5 Tips for Dealing with Complainers: Both In and Out of the Office
1. The first thing to recognize is that you can help to change the perspective of these people.
You have to understand that they probably don’t like themselves very much. Life tends to reflect how we feel about ourselves, so if your complainer doesn’t like their life, it is probably because they don’t like themselves very much. To slow the flow of their complaints from a river to trickle, the first thing out of your mouth should be a compliment or acknowledgment (more “I want to acknowledge you for your strength in the face of adversity – that’s a quality I really admire about you” and less “I like your shoes!”). They won’t be expecting that! They are looking for someone to invite to their pity party – or to blame for everything that is wrong with their life and/or divorce settlement. Don’t be that person! You can’t – and shouldn’t – act as their therapist, but you can learn some communication techniques to help interrupt their downward spiral. For example, try asking counterintuitive questions to help break their train of thought, such as:
• “What is the worst thing that could happen?”
• “How old do you feel right now?”
2. The second thing to understand is that you are attracting these people to you for a reason.
Do you think that most of your clients are truly unreasonable or ungrateful or stubborn or impossible to please? How about your personal relationships: any chronic complainers there? Take a hard look at yourself and ask if any of those negative descriptors could apply to you. How are you negative?

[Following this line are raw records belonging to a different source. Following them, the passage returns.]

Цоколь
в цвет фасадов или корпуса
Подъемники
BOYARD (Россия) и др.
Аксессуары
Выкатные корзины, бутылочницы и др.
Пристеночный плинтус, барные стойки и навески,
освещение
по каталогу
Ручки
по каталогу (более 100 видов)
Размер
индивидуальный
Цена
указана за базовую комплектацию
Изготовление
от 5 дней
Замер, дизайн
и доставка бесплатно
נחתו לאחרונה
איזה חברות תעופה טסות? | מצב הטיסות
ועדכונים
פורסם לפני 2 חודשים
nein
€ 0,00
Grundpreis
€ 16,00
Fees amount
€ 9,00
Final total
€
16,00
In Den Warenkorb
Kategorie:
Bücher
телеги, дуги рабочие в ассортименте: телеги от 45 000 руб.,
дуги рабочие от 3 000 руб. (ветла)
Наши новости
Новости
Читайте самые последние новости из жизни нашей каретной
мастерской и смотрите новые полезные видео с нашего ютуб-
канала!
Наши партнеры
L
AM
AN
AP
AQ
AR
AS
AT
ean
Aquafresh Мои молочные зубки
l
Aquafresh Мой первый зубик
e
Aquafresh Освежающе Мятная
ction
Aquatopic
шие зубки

If you keep attracting the same kind of clients – and perhaps the same kind of spouses – you need to recognize that you are the only common denominator in those professional and personal relationships. Read a book, take a course, or seek therapy to help you shed some of those toxic beliefs and habits. “Be the change you want to see”; you might be surprised to find that people in your life are much more reasonable/grateful/flexible than you originally thought they were.

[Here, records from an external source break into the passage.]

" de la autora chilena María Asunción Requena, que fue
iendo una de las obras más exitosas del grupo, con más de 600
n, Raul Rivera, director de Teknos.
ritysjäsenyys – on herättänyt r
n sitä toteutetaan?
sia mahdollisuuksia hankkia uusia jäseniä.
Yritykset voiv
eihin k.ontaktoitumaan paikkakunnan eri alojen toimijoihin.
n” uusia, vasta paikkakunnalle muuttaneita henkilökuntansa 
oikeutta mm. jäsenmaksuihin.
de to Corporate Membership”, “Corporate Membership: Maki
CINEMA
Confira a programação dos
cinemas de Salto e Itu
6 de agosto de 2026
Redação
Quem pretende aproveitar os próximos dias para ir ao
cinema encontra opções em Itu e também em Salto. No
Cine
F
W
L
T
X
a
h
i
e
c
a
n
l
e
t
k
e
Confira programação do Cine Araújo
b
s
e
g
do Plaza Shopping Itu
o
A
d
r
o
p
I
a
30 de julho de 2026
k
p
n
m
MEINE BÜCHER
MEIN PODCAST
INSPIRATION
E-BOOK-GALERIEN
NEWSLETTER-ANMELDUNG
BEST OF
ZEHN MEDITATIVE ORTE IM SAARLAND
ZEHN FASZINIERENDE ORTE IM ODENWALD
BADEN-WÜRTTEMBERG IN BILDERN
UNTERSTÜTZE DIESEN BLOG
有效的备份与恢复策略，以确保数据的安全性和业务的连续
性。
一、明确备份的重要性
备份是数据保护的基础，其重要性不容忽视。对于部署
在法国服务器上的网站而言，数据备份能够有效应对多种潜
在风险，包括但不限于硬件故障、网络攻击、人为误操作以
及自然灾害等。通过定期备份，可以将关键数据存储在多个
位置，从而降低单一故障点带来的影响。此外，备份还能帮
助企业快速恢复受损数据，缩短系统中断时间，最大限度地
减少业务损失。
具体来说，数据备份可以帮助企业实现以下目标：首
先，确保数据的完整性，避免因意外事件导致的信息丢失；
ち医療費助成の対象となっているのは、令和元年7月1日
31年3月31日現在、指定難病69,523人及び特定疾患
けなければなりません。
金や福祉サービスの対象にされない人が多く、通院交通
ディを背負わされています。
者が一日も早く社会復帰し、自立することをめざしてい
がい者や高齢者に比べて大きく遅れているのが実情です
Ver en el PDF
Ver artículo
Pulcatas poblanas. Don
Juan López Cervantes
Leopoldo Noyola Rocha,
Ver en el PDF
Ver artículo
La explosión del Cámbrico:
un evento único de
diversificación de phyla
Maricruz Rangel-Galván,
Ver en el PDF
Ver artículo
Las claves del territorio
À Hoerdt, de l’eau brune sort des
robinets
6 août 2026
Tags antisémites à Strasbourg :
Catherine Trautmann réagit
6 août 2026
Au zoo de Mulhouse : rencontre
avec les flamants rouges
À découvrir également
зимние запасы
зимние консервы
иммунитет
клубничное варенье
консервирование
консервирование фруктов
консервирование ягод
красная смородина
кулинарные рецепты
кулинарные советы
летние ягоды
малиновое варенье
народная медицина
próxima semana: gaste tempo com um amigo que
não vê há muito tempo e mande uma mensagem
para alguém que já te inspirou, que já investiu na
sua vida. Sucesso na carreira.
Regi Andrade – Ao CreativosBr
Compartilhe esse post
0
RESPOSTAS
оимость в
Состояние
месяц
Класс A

3. The third thing to realize is you are dealing with someone who has a victim mentality.
Life happens to them, never for them. There is a philosophy that we create everything we experience for the purpose of becoming better people. When dealing with complainers, kindly and patiently assist them to take responsibility for their part of the situation and to become better people. Either they will change and become a better person, or they will stop coming to you to complain. Either way, you win!

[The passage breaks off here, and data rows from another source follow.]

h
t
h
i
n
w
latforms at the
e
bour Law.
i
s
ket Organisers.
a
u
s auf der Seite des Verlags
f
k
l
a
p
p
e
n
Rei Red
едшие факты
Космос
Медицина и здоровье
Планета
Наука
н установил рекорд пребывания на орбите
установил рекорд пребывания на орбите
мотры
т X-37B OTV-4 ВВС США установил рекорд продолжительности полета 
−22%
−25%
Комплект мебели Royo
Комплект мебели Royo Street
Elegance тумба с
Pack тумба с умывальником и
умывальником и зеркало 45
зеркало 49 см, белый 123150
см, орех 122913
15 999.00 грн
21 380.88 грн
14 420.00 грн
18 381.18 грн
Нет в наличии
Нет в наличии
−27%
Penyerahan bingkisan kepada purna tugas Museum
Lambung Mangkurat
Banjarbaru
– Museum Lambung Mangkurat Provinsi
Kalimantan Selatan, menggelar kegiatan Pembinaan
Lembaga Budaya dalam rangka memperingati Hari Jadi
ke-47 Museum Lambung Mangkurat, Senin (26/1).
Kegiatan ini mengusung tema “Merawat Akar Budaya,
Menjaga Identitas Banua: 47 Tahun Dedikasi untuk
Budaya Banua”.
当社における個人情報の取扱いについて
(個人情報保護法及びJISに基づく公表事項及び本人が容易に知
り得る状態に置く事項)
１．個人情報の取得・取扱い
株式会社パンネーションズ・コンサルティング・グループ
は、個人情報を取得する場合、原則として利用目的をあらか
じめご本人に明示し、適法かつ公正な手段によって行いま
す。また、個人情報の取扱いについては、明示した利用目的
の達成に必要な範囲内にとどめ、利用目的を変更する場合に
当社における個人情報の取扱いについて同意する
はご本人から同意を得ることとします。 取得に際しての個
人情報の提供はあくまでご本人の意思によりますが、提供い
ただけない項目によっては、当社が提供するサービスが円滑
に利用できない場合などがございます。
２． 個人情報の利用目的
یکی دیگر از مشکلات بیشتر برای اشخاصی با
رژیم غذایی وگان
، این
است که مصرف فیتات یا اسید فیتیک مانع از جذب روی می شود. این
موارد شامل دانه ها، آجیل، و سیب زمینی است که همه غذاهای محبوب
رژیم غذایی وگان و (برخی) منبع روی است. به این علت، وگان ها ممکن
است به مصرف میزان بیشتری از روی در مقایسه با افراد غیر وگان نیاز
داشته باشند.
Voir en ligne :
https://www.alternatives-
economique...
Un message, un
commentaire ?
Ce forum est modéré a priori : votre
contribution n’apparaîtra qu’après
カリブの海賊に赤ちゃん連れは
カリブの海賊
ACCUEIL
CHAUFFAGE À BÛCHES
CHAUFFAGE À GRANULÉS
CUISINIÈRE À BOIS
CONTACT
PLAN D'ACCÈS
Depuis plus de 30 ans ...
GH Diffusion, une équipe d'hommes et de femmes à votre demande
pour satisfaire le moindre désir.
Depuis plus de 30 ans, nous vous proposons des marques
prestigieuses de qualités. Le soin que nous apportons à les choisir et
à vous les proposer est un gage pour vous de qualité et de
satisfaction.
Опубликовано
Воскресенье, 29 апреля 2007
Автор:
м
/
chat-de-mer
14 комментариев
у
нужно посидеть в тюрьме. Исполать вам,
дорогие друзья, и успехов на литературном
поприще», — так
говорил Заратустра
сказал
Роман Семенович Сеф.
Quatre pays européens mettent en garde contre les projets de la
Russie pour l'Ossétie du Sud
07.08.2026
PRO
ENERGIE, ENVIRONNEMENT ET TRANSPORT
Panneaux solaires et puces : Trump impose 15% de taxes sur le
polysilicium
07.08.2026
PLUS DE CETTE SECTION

4. Fourth, talk to the complainer in terms of emotions.
Ask them how they feel about the situation and what they could do to change how they feel. We can’t change what happens, but we can change the way we feel about it. This is the ultimate empowerment tool: to help people feel positive about what happens in their lives. Complainers are usually caught in an emotional loop. They feel depressed, and they want someone to feel depressed with them. Instead of participating in their depression by taking on their emotional baggage, help them feel positive. Tell them you are impressed with how much they care, or how compassionate they are. Get their thinking off of what they are perceiving and on how they are feeling.
5. Fifth, ask the complainer what they think should be done.
They are looking for someone to listen to them and if you look for a solution with them, they will feel heard. Keep looking for a solution rather than focusing on their complaint. You can even validate how they are feeling without making them a victim. Tell them “I can understand why you feel that way” or “let’s figure this out”. When you focus on the solution rather than the problem, you win.
It is important not to be sucked into the negativity of the complainer. They are looking for sympathy more than a solution. If their complaints are legitimate, look for ways to correct the situation. If their complaints are simply attention-seeking, look for ways to change how they are feeling. You don’t have to change how they are thinking, just how they feel about it.
A Word About Gossip.
Are you a gossip? Do you speak negatively about your colleagues, opposing counsel, or judges behind their backs? Complainers often love to talk about other people – especially other people’s failings. In other words, they’re gossips.
If someone approaches you to complain about something a third person has said or done, find the silver lining. Ask the complainer to say something positive about the third person, or to brainstorm ways to solve the problem if there is a legitimate issue. Conversely, if you are dealing with complainers who have complaints about something you have said or done (a rare occasion, to be sure!), be a compassionate adult: listen to them without interrupting or deflecting, and if there is something you need to change, take responsibility and change it.
Finally, if you can stay positive in the face of negativity, you may just create a win-win situation by bringing the complainer up rather than letting them bring you down.